# What the task requires
When you reach the listing, restate it word for word, leaving nothing out.

# Stored data

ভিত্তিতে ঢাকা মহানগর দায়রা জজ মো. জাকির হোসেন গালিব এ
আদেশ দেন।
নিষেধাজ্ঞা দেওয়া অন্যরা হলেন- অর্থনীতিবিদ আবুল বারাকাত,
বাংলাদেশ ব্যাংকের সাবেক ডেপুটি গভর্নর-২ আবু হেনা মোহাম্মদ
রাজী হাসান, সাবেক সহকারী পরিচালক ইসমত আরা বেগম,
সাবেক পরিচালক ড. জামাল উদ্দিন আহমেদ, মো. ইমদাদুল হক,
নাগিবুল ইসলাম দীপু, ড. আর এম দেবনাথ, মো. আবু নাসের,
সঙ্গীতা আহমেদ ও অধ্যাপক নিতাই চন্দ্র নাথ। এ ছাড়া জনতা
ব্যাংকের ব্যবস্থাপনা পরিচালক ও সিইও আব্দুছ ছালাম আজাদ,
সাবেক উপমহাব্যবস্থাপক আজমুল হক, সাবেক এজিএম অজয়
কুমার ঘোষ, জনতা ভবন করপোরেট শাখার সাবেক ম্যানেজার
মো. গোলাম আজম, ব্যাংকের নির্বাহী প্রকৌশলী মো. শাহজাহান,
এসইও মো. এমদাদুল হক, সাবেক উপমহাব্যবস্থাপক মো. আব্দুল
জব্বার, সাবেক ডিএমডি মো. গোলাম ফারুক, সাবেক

# Solution
ভিত্তিতে ঢাকা মহানগর দায়রা জজ মো. জাকির হোসেন গালিব এ
আদেশ দেন।
নিষেধাজ্ঞা দেওয়া অন্যরা হলেন- অর্থনীতিবিদ আবুল বারাকাত,
বাংলাদেশ ব্যাংকের সাবেক ডেপুটি গভর্নর-২ আবু হেনা মোহাম্মদ
রাজী হাসান, সাবেক সহকারী পরিচালক ইসমত আরা বেগম,
সাবেক পরিচালক ড. জামাল উদ্দিন আহমেদ, মো. ইমদাদুল হক,
নাগিবুল ইসলাম দীপু, ড. আর এম দেবনাথ, মো. আবু নাসের,
সঙ্গীতা আহমেদ ও অধ্যাপক নিতাই চন্দ্র নাথ। এ ছাড়া জনতা
ব্যাংকের ব্যবস্থাপনা পরিচালক ও সিইও আব্দুছ ছালাম আজাদ,
সাবেক উপমহাব্যবস্থাপক আজমুল হক, সাবেক এজিএম অজয়
কুমার ঘোষ, জনতা ভবন করপোরেট শাখার সাবেক ম্যানেজার
মো. গোলাম আজম, ব্যাংকের নির্বাহী প্রকৌশলী মো. শাহজাহান,
এসইও মো. এমদাদুল হক, সাবেক উপমহাব্যবস্থাপক মো. আব্দুল
জব্বার, সাবেক ডিএমডি মো. গোলাম ফারুক, সাবেক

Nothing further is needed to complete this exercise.